LLMServingSim: A HW/SW Co-Simulation Infrastructure for LLM Inference Serving at Scale
Jaehong Cho, Minsu Kim, Hyunmin Choi, Guseul Heo, Jongse Park
TL;DR
The paper addresses the lack of scalable, system-level simulators for LLM inference serving on heterogeneous hardware. It introduces LLMServingSim, a HW/SW co-simulation infrastructure built atop ASTRA-sim that operates at iteration-level, exploits transformer-block reuse, and supports heterogeneous accelerators with memory-aware KV cache modeling. The approach achieves close accuracy to real GPU-based serving (errors under 14.7%) while delivering substantial speedups (up to ~491× faster than certain accelerator simulators, and ~35× on average vs others), enabling rapid exploration of hardware/software co-designs and scheduling strategies. This work has practical impact for researchers and practitioners by providing a flexible, pluggable, and scalable tool to evaluate LLM serving systems across diverse hardware configurations; the project is open-source for community use and extension.
Abstract
Recently, there has been an extensive research effort in building efficient large language model (LLM) inference serving systems.

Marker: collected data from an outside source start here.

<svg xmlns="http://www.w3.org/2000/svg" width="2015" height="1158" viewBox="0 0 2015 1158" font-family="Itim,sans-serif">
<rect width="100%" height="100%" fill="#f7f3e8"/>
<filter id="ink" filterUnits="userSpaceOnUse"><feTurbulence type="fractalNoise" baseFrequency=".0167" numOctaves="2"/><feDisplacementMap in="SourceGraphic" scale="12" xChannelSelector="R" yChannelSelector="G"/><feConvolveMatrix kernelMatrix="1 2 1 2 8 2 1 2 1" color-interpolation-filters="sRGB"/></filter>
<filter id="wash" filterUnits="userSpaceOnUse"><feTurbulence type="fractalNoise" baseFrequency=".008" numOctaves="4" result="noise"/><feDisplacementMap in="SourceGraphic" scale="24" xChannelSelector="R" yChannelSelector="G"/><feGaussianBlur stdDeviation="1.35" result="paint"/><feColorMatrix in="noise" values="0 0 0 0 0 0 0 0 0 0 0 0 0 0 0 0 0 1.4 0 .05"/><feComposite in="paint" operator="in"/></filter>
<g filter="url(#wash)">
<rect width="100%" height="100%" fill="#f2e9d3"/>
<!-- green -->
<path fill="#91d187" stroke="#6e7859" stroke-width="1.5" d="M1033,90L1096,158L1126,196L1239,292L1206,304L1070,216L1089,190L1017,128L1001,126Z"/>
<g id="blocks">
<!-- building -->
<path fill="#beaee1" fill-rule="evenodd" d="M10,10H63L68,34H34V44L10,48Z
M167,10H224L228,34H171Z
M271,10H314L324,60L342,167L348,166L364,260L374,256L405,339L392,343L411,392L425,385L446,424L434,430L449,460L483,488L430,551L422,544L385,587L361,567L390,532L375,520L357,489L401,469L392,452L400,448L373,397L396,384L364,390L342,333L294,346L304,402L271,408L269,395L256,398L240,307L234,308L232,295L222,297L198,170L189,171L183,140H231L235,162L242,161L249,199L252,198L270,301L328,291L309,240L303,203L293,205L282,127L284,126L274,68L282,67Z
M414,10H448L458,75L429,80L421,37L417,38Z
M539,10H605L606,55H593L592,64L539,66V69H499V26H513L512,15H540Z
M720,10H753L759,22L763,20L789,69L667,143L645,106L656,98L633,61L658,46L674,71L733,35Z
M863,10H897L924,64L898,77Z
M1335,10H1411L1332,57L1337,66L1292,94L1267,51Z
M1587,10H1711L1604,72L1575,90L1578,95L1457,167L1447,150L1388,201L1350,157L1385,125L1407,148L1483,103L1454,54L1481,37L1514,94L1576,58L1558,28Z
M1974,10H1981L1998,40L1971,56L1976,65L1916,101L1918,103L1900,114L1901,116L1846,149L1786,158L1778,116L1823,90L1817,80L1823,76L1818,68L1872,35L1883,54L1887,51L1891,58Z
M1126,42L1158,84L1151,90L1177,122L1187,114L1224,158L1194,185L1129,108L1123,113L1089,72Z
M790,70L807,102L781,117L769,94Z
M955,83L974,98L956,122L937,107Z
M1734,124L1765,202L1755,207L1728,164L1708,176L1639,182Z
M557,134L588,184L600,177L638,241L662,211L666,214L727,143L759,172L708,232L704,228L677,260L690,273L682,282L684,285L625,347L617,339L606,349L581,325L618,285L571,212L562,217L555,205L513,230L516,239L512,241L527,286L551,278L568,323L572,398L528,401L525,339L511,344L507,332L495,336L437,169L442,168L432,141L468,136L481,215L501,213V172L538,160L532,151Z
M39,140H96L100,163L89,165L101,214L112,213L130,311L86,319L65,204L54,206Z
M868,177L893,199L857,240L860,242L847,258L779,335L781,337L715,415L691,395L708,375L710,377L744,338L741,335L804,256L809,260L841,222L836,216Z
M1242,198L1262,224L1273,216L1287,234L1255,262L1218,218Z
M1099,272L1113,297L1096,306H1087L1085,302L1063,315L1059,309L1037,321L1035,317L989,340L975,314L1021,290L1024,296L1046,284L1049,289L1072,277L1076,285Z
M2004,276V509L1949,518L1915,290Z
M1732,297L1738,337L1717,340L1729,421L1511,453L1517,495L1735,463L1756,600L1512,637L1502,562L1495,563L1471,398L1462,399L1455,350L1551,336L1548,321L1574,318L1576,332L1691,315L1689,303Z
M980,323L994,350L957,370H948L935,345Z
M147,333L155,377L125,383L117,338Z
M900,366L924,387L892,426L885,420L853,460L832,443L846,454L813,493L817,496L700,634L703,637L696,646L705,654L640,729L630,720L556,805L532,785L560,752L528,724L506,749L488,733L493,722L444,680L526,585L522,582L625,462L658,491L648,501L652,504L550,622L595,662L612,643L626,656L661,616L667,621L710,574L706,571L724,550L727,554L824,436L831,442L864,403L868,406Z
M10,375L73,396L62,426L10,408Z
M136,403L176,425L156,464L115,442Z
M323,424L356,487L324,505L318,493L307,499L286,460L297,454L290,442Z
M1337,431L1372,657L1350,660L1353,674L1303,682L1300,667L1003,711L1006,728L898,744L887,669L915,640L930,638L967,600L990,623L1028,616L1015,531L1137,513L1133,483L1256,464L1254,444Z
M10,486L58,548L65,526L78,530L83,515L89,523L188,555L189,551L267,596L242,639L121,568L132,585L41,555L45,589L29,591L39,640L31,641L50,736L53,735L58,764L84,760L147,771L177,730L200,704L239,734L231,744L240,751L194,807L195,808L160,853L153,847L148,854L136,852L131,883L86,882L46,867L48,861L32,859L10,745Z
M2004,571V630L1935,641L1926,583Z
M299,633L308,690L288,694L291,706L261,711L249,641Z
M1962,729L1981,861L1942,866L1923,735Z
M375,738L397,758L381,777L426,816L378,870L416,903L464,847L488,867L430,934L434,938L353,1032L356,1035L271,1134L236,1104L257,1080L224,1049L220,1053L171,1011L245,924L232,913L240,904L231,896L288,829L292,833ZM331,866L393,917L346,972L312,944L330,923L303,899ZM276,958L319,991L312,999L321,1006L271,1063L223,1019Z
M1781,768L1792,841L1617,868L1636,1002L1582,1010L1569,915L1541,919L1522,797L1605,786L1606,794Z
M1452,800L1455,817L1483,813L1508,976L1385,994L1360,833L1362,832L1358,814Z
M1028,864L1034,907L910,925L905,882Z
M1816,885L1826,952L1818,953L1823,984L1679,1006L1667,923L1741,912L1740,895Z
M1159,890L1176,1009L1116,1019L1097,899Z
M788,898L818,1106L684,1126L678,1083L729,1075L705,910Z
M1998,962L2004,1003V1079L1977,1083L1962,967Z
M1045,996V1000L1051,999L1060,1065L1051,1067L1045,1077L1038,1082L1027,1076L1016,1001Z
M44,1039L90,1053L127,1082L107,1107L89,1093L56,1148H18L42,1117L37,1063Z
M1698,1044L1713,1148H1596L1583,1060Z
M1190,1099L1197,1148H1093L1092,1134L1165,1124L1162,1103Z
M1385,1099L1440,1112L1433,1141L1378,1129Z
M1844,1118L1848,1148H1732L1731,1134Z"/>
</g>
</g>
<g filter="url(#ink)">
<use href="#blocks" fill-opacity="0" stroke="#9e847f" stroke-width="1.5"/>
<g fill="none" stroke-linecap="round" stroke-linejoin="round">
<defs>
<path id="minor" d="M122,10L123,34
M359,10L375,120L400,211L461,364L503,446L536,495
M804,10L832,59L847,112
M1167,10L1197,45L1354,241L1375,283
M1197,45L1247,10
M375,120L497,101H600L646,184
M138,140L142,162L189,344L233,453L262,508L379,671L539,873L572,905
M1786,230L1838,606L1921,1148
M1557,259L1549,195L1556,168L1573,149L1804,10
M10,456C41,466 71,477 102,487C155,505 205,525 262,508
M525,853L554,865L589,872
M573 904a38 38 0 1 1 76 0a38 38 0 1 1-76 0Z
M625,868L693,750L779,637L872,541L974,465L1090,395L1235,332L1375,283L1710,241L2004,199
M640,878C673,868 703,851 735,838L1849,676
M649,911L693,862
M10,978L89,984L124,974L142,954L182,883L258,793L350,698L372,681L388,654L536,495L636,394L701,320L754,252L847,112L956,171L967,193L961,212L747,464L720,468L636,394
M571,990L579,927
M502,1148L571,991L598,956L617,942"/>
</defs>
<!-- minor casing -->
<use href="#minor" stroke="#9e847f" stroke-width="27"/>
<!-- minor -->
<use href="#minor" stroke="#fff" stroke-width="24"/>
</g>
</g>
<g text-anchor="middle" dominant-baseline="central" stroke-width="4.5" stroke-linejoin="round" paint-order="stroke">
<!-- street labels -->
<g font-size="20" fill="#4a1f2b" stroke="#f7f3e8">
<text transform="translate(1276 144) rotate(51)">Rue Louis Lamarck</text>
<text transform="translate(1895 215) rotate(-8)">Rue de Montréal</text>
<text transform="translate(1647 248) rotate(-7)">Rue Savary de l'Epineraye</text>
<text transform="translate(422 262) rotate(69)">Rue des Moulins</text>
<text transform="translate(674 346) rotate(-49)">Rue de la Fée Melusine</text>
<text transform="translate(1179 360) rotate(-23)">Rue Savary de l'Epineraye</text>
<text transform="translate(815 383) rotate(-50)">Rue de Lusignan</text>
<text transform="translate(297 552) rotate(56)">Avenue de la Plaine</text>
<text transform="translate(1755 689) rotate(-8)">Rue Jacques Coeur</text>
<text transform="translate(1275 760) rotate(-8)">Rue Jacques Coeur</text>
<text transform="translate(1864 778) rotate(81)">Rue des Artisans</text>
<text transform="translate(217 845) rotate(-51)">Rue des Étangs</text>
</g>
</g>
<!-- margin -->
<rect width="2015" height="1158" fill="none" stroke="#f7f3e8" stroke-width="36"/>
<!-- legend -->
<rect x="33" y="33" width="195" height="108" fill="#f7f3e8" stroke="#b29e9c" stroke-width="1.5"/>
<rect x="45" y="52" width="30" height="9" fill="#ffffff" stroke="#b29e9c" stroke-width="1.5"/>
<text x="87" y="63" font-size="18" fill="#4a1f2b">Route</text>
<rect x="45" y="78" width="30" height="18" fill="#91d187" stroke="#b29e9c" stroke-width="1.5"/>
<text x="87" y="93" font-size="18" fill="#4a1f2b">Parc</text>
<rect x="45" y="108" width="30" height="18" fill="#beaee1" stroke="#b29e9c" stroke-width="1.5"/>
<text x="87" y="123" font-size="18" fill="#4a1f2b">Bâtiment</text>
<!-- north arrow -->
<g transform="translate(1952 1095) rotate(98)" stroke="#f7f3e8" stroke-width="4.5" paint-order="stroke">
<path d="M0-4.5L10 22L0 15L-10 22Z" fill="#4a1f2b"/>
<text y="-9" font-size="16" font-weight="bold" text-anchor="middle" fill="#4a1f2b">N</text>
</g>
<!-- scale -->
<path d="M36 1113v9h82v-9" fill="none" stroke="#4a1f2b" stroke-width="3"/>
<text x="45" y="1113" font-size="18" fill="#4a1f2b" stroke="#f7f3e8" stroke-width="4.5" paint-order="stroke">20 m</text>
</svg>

These efforts not only include innovations in the algorithm and software domains but also constitute developments of various hardware acceleration techniques. Nevertheless, there is a lack of simulation infrastructure capable of accurately modeling versatile hardware-software behaviors in LLM serving systems without extensively extending the simulation time. This paper aims to develop an effective simulation tool, called LLMServingSim, to support future research in LLM serving systems. In designing LLMServingSim, we focus on two limitations of existing simulators: (1) they lack consideration of the dynamic workload variations of LLM inference serving due to its autoregressive nature, and (2) they incur repetitive simulations without leveraging algorithmic redundancies in LLMs. To address these limitations, LLMServingSim simulates the LLM serving in the granularity of iterations, leveraging the computation redundancies across decoder blocks and reusing the simulation results from previous iterations. Additionally, LLMServingSim provides a flexible framework that allows users to plug in any accelerator compiler-and-simulation stacks for exploring various system designs with heterogeneous processors. Our experiments demonstrate that LLMServingSim produces simulation results closely following the performance behaviors of real GPU-based LLM serving system with less than 14.7% error rate, while offering 91.5x faster simulation speed compared to existing accelerator simulators.